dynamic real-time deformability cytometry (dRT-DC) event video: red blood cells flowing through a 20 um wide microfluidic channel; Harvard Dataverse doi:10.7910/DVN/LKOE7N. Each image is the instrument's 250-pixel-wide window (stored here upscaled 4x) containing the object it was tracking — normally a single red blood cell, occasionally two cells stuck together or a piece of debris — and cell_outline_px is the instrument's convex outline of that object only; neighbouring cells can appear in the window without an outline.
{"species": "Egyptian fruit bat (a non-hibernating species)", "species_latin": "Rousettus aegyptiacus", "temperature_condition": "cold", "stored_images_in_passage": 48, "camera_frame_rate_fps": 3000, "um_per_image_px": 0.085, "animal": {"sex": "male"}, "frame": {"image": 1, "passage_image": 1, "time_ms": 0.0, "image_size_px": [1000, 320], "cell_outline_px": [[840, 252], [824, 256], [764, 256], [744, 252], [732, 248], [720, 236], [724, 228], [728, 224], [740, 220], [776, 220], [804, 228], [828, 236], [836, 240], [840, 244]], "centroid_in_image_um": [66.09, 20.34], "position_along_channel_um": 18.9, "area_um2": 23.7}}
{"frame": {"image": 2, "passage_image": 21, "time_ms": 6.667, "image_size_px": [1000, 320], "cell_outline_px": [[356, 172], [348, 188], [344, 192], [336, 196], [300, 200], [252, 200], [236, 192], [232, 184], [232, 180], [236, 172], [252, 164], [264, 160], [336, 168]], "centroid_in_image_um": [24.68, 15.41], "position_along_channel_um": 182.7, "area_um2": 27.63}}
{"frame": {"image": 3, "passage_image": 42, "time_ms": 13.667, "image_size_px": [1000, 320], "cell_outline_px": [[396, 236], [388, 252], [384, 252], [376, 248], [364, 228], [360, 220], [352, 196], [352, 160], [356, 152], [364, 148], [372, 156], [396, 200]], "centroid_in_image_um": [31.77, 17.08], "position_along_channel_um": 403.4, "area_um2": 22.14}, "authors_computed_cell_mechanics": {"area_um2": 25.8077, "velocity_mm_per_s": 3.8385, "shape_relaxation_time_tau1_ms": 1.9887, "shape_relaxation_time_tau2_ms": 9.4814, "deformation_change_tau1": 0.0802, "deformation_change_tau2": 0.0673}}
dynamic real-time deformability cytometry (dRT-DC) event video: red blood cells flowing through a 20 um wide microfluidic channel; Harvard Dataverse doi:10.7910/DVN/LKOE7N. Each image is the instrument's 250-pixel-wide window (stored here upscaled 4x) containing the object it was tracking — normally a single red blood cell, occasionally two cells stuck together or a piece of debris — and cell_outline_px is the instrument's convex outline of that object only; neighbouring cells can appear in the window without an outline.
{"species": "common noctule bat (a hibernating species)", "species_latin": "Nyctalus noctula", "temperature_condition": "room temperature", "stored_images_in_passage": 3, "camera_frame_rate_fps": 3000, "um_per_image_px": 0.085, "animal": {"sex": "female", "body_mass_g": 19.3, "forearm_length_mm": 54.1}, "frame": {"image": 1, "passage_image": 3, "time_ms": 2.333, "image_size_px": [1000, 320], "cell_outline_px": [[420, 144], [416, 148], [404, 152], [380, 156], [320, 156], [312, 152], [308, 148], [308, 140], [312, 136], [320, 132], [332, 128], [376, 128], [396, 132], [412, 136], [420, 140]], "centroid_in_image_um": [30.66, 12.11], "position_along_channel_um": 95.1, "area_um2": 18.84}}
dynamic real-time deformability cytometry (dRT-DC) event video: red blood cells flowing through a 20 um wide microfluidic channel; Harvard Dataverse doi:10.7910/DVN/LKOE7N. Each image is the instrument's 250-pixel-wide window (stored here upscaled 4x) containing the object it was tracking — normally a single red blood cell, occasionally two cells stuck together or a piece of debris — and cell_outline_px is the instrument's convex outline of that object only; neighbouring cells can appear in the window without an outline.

▶ THE TASK:
Exactly reproduce every line found in the records.

▶ TASK SOLUTION:
dynamic real-time deformability cytometry (dRT-DC) event video: red blood cells flowing through a 20 um wide microfluidic channel; Harvard Dataverse doi:10.7910/DVN/LKOE7N. Each image is the instrument's 250-pixel-wide window (stored here upscaled 4x) containing the object it was tracking — normally a single red blood cell, occasionally two cells stuck together or a piece of debris — and cell_outline_px is the instrument's convex outline of that object only; neighbouring cells can appear in the window without an outline.
{"species": "Egyptian fruit bat (a non-hibernating species)", "species_latin": "Rousettus aegyptiacus", "temperature_condition": "cold", "stored_images_in_passage": 48, "camera_frame_rate_fps": 3000, "um_per_image_px": 0.085, "animal": {"sex": "male"}, "frame": {"image": 1, "passage_image": 1, "time_ms": 0.0, "image_size_px": [1000, 320], "cell_outline_px": [[840, 252], [824, 256], [764, 256], [744, 252], [732, 248], [720, 236], [724, 228], [728, 224], [740, 220], [776, 220], [804, 228], [828, 236], [836, 240], [840, 244]], "centroid_in_image_um": [66.09, 20.34], "position_along_channel_um": 18.9, "area_um2": 23.7}}
{"frame": {"image": 2, "passage_image": 21, "time_ms": 6.667, "image_size_px": [1000, 320], "cell_outline_px": [[356, 172], [348, 188], [344, 192], [336, 196], [300, 200], [252, 200], [236, 192], [232, 184], [232, 180], [236, 172], [252, 164], [264, 160], [336, 168]], "centroid_in_image_um": [24.68, 15.41], "position_along_channel_um": 182.7, "area_um2": 27.63}}
{"frame": {"image": 3, "passage_image": 42, "time_ms": 13.667, "image_size_px": [1000, 320], "cell_outline_px": [[396, 236], [388, 252], [384, 252], [376, 248], [364, 228], [360, 220], [352, 196], [352, 160], [356, 152], [364, 148], [372, 156], [396, 200]], "centroid_in_image_um": [31.77, 17.08], "position_along_channel_um": 403.4, "area_um2": 22.14}, "authors_computed_cell_mechanics": {"area_um2": 25.8077, "velocity_mm_per_s": 3.8385, "shape_relaxation_time_tau1_ms": 1.9887, "shape_relaxation_time_tau2_ms": 9.4814, "deformation_change_tau1": 0.0802, "deformation_change_tau2": 0.0673}}
dynamic real-time deformability cytometry (dRT-DC) event video: red blood cells flowing through a 20 um wide microfluidic channel; Harvard Dataverse doi:10.7910/DVN/LKOE7N. Each image is the instrument's 250-pixel-wide window (stored here upscaled 4x) containing the object it was tracking — normally a single red blood cell, occasionally two cells stuck together or a piece of debris — and cell_outline_px is the instrument's convex outline of that object only; neighbouring cells can appear in the window without an outline.
{"species": "common noctule bat (a hibernating species)", "species_latin": "Nyctalus noctula", "temperature_condition": "room temperature", "stored_images_in_passage": 3, "camera_frame_rate_fps": 3000, "um_per_image_px": 0.085, "animal": {"sex": "female", "body_mass_g": 19.3, "forearm_length_mm": 54.1}, "frame": {"image": 1, "passage_image": 3, "time_ms": 2.333, "image_size_px": [1000, 320], "cell_outline_px": [[420, 144], [416, 148], [404, 152], [380, 156], [320, 156], [312, 152], [308, 148], [308, 140], [312, 136], [320, 132], [332, 128], [376, 128], [396, 132], [412, 136], [420, 140]], "centroid_in_image_um": [30.66, 12.11], "position_along_channel_um": 95.1, "area_um2": 18.84}}
dynamic real-time deformability cytometry (dRT-DC) event video: red blood cells flowing through a 20 um wide microfluidic channel; Harvard Dataverse doi:10.7910/DVN/LKOE7N. Each image is the instrument's 250-pixel-wide window (stored here upscaled 4x) containing the object it was tracking — normally a single red blood cell, occasionally two cells stuck together or a piece of debris — and cell_outline_px is the instrument's convex outline of that object only; neighbouring cells can appear in the window without an outline.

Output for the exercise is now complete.